Grund genug für den Bundesverband der Arzneimittel-Hersteller (BAH), Regierungsvertreter in die Pflicht zu nehmen. In einem bereits Mitte 2014 veröffentlichten Grundsatzpapier fordert der Verband, OTCs für Jugendliche bis 18 Jahren sowie für älteren Patienten mit Polymedikation wieder zu erstatten. Dies könnte auch über spezielle Tarife gesetzlicher Krankenversicherungen geschehen. Ähnliche Argumente kommen von Nordrhein-Westfalens Gesundheitsministerin Barbara Steffens (Bündnis 90 / Die Grünen). Beim „OTC-Gipfel“ Ende 2014 erneuerte sie ihre Forderung hinsichtlich einer Kostenübernahme durch GKVen. Gerade multimorbide Senioren mit hohem Medikationsbedarf seien oft wirtschaftlich überfordert, so Steffens. Es geht aber nicht nur um finanzielle Aspekte, sondern um mögliche Risiken für Patienten.

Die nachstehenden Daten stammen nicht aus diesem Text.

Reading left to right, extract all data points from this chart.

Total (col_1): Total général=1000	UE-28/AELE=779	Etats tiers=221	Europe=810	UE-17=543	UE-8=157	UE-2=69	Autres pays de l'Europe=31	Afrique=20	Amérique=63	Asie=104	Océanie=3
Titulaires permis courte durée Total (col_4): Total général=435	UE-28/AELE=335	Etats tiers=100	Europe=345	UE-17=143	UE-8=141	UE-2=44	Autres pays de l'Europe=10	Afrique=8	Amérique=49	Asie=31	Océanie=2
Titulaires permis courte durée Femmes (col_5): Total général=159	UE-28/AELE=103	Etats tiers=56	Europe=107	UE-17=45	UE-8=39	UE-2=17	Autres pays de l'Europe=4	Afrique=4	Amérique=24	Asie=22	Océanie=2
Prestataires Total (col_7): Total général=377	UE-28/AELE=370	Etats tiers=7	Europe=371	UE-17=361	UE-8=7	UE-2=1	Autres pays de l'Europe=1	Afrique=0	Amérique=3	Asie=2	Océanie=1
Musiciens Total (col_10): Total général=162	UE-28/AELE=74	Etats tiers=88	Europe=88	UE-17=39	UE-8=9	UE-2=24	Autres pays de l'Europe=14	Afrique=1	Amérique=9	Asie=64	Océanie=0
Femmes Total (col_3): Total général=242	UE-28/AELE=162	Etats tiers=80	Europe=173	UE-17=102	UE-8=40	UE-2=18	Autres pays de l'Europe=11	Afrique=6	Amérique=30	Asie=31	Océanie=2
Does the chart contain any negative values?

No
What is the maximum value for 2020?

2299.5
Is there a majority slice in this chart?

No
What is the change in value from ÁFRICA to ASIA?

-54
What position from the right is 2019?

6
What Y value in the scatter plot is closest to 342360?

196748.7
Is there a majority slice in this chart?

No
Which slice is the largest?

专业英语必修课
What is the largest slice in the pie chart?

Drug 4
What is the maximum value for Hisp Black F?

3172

Bestes Beispiel ist Paracetamol. Dumpingpreise und Supersparangebote im Handverkauf suggerieren manchem Kunden, das Pharmakon sei harmlos. Hier geht es nicht nur um Leberversagen. Bei höheren Dosen halten Forscher kardiovaskuläre Risiken für möglich. Doch was tun? Wissenschaftlich betrachtet verringern kleinere Gebinde Vergiftungen um bis zu 43 Prozent. Grund genug für das Bundesgesundheitsministerium, Packungsgrößen für OTCs auf zehn Gramm zu beschränken. Professor Dr. Kay Brune von der Uni Erlangen-Nürnberg sammelte weitere Argumente, um Paracetamol der Verschreibungspflicht zu unterstellen. Dazu einige Veröffentlichungen: Nahmen Frauen das Pharmakon während ihrer Schwangerschaft ein, kam es beim Nachwuchs häufiger zu Verhaltensauffälligkeiten. Als Basis zogen Wissenschaftler Daten von 64.322 dänischen Müttern und ihren Kindern heran. Jede zweite Studienteilnehmerin gab an, Paracetamol verwendet zu haben. Kinder hatten daraufhin ein um 37 Prozent höheres Risiko, am Aufmerksamkeitsdefizit-Hyperaktivitätssyndrom (ADHS) zu erkranken. Ähnliche Fakten lieferte eine norwegische Studie mit 48.631 Kindern. Alle erwähnten Untersuchungen sind nicht frei von Kritik. Dass kausale Zusammenhänge zwischen ADHS und dem Analgetikum bestehen, beweisen sie nicht. Vorsicht macht trotzdem Sinn. Damit Ärzte und Apotheker verlässliche Informationen über die Gesamtmedikation bekommen, wäre es auch wünschenswert, OTCs über die elektronische Gesundheitskarte zu erfassen. Warten wir es ab.